Directed by: Tim Miller
Written by: David S. Goyer, Justin Rhodes, and Billy Ray
Starring: Linda Hamilton, Arnold Schwarzenegger, Mackenzie Davis, Natalia Reyes, and Gabriel Luna
Movie Facts
- James Cameron has not had an active role in the franchise since 1991’s Terminator 2: Judgment Day. Regaining some of the rights to the original 35 years after its release—he sold those rights for just $1 so he would be guaranteed a shot at directing the 1984 original—he consented to participating in this sequel, for which he wrote the story treatment.
- Dark Fate will reportedly ignore the events of the three previous Terminator films: Terminator 3: Rise of the Machines (2003), Terminator: Salvation (2009), and Terminator: Genysis (2017). How? All the films involve time travel, a convenient way of rewriting both the past and future of the franchise.
- The T-800 seen in this film will have visibly aged, with director Miller opting not to digitally de-age Arnold Schwarzenegger, who is now 72 years old. The cyborg has apparently assimilated into society and goes by the name “Carl” when Hamilton seeks out his help to fight Rev-9.

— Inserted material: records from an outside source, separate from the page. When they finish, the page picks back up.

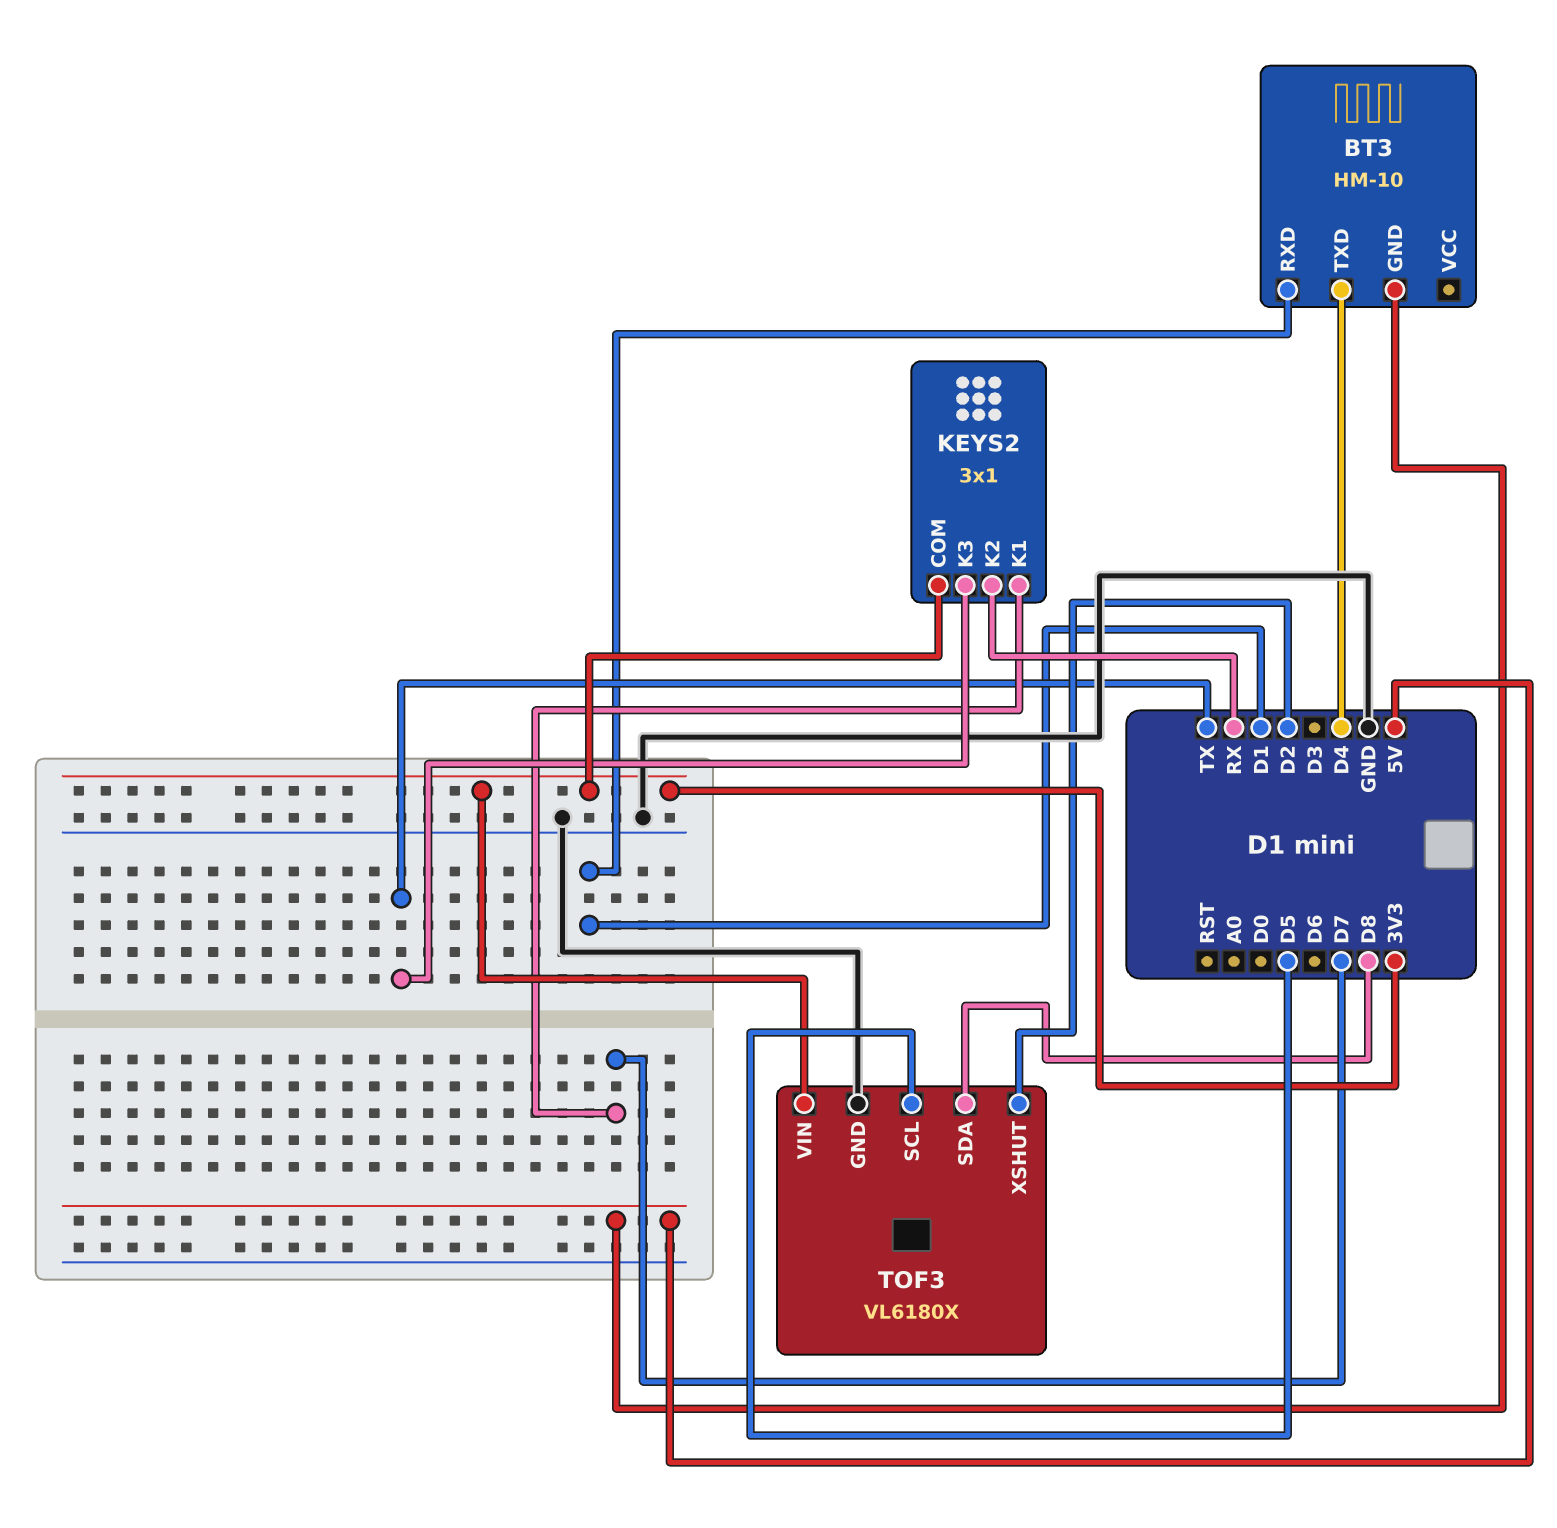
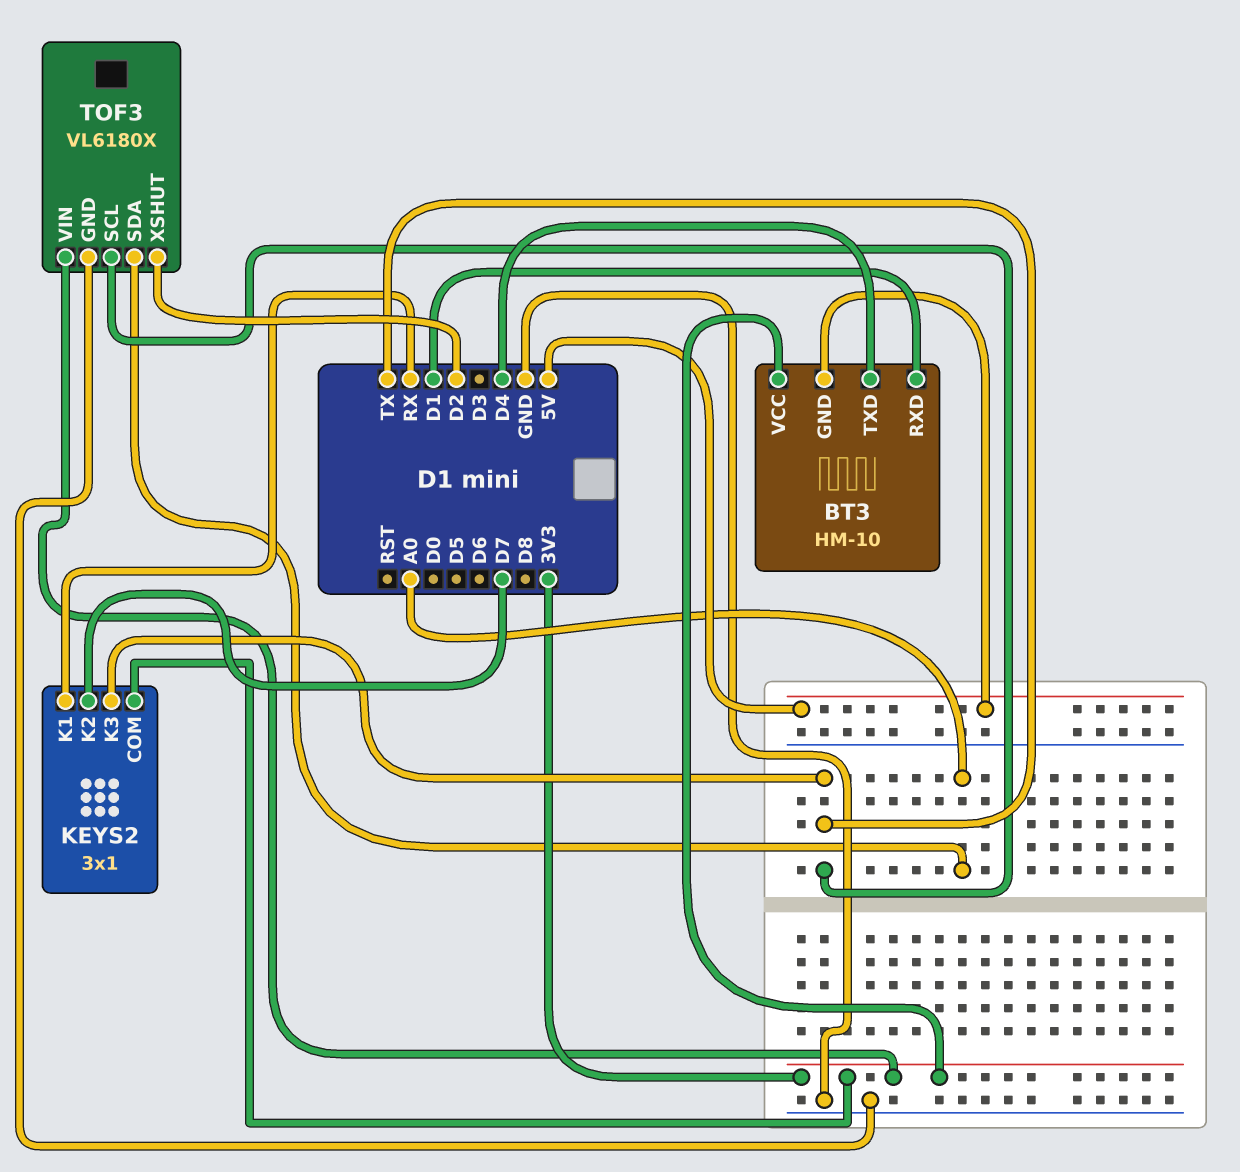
BT3 pin VCC: none -> 3V3
KEYS2 pin K1: D7 -> RX
KEYS2 pin K2: RX -> D7
TOF3 pin SCL: D5 -> TX
TOF3 pin SDA: D8 -> A0

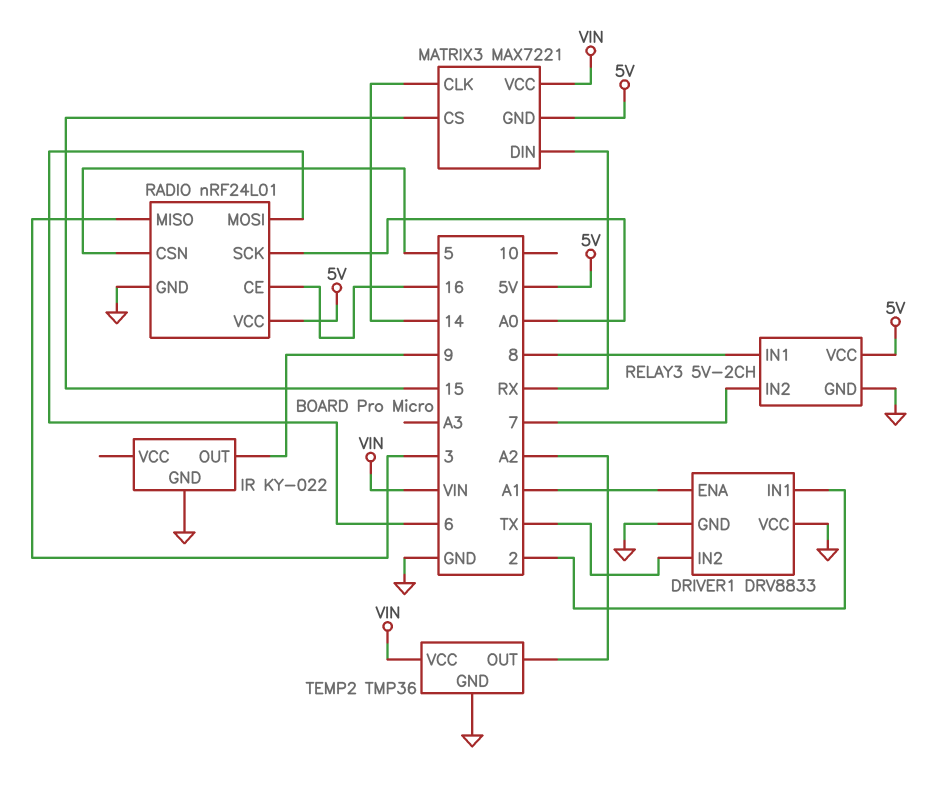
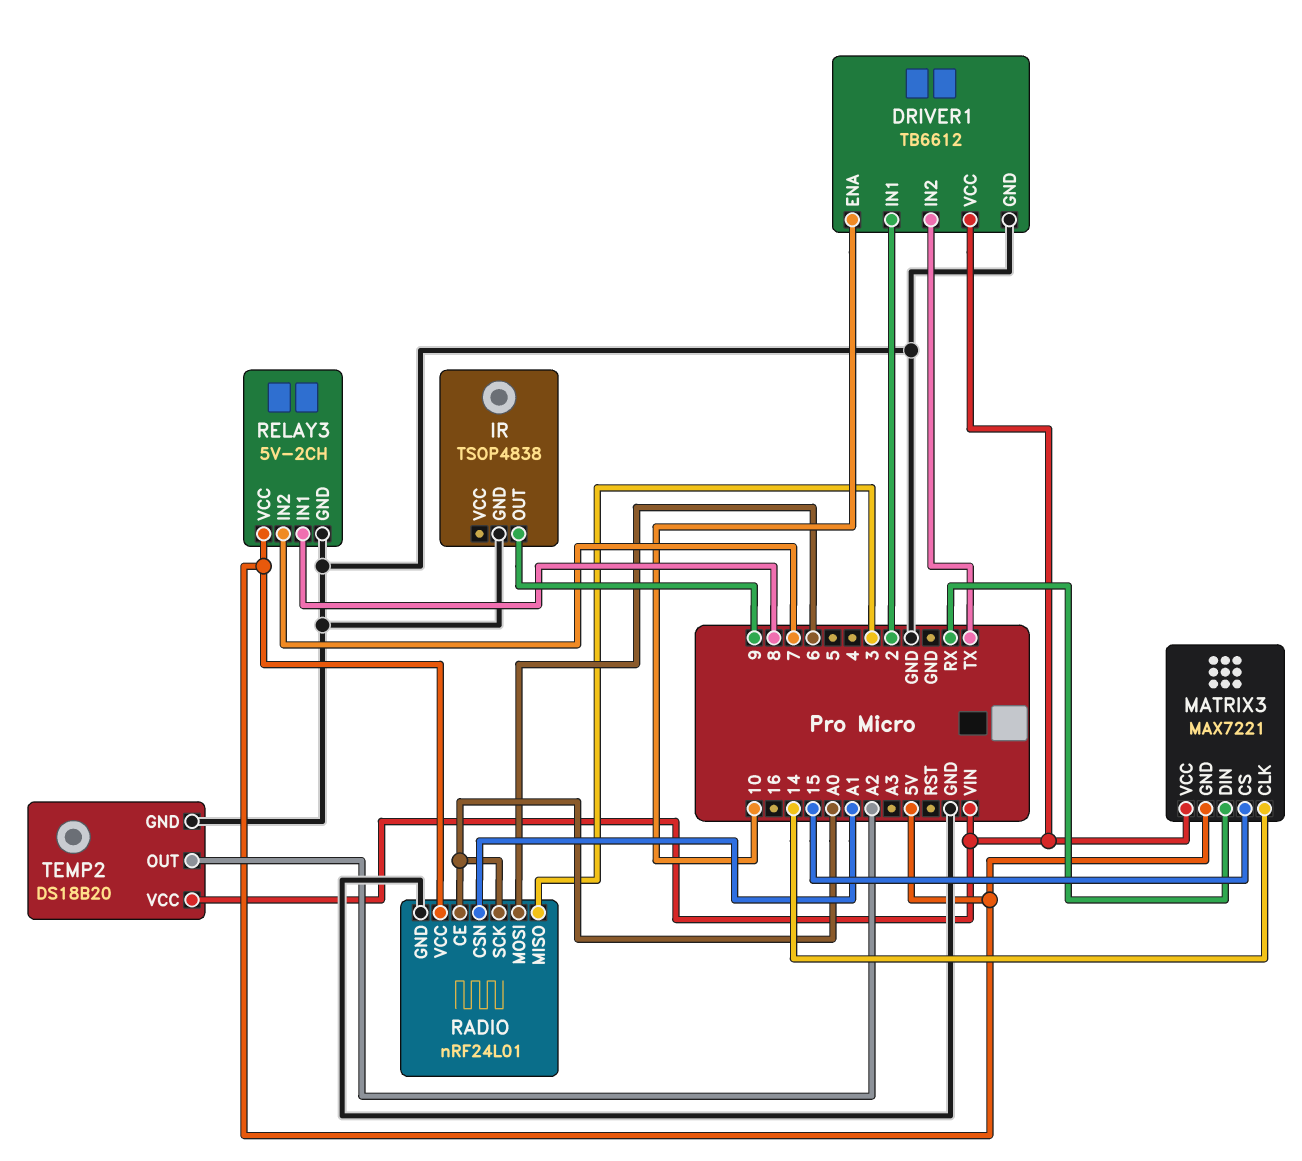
DRIVER1: DRV8833 -> TB6612
DRIVER1 pin ENA: A1 -> 10
DRIVER1 pin VCC: GND -> VIN
IR: KY-022 -> TSOP4838
RADIO pin CE: 16 -> A0
RADIO pin CSN: 5 -> A1
TEMP2: TMP36 -> DS18B20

- Skynet, the sentient computer intelligence that stages a cyborg uprising in the continuity of the films, won’t be a presence in Dark Fate. Instead, Luna’s Terminator is a product of Legion, the technology that rose up in place of Skynet following its destruction at the end of T2.
- This is the first Terminator film since 2003’s Terminator 3: Rise of the Machines to be rated R.
- Linda Hamilton, 63, trained for a year to return to the chiseled physique she sported in T2. “There was Pilates but there was also nutrition and physical therapy,” she said. “I didn’t eat carbohydrates for a year. We did our very best to see how we could pull Sarah Connor from my body.”
- Schwarzenegger and Hamilton aren’t the only returning cast members. Actor Edward Furlong, who made his acting debut portraying a young John Connor in T2, is set to briefly reprise the role in the new film.
- If audiences are receptive, Cameron says that Dark Fate could be the first in a new Terminator trilogy. “We rolled up our sleeves and started to break out the story and when we got a handle on something we looked at it as a three-film arc, so there is a greater story there to be told,” he said. “If we get fortunate enough to make some money with Dark Fate we know exactly where we can go with the subsequent films.”
Paramount Pictures will distribute Terminator: Dark Fate in theaters on November 1, 2019.